Use this pattern when you sit behind an OpenAI-compatible gateway and want:

  • multiple keys under a provider for rotation or failover
  • model-pool fallback from a primary endpoint to a backup endpoint

~/.config/chord/auth.yaml

primary:
- "$PRIMARY_KEY_A"
- "$PRIMARY_KEY_B"
- "$PRIMARY_KEY_C"
backup:
- "$BACKUP_KEY"

~/.config/chord/config.yaml

providers:
primary:
type: chat-completions
api_url: https://gateway.example.com/v1/chat/completions
models:
llama3-70b: &big
limit:
context: 128000
input: 128000
output: 32768
llama3-8b: &small
limit:
context: 32000
input: 32000
output: 8000
backup:
type: chat-completions
api_url: https://backup.example.org/v1/chat/completions
models:
llama3-70b: *big
llama3-8b: *small
model_pools:
big:
- primary/llama3-70b
- backup/llama3-70b
small:
- primary/llama3-8b
- backup/llama3-8b
context:
compact_threshold: 0.85
compaction:
model_pool: small
log_level: info

If the gateway itself sits behind a proxy, add this separately:

proxy: socks5://127.0.0.1:1080

The main point of this example is the provider / key / pool failover chain, not custom agents.
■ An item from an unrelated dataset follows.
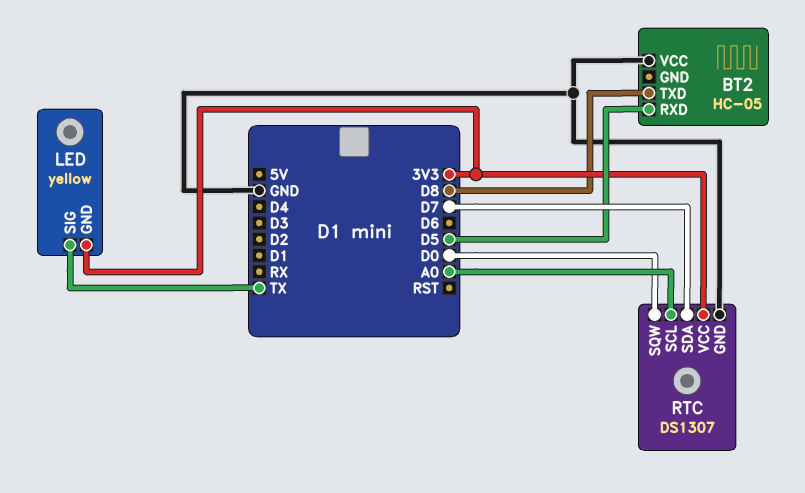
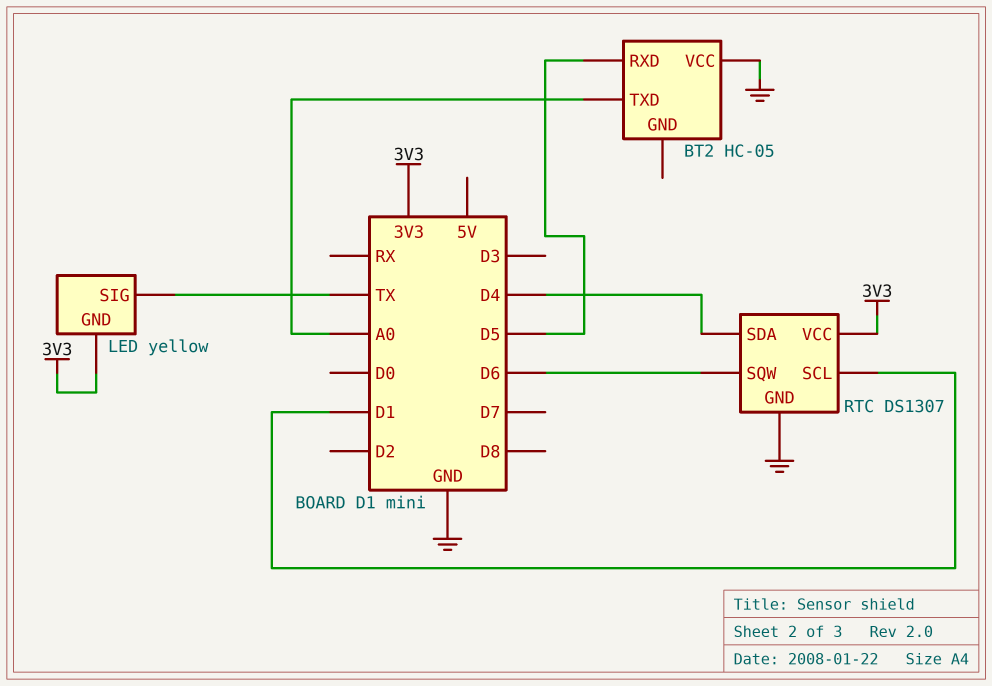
BT2 pin TXD: D8 -> A0
RTC pin SCL: A0 -> D1
RTC pin SDA: D7 -> D4
RTC pin SQW: D0 -> D6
If your OpenAI-compatible backend supports provider-side thinking / reasoning (for example DeepSeek in thinking mode), some providers require the previous tool round’s thinking/reasoning content to be included again in the next request. If that requirement is not met, the provider may reject the request with a 400 error. When you switch to a model with a different protocol family, Chord normalizes that hidden state for the target provider instead of replaying incompatible thinking/reasoning fields unchanged.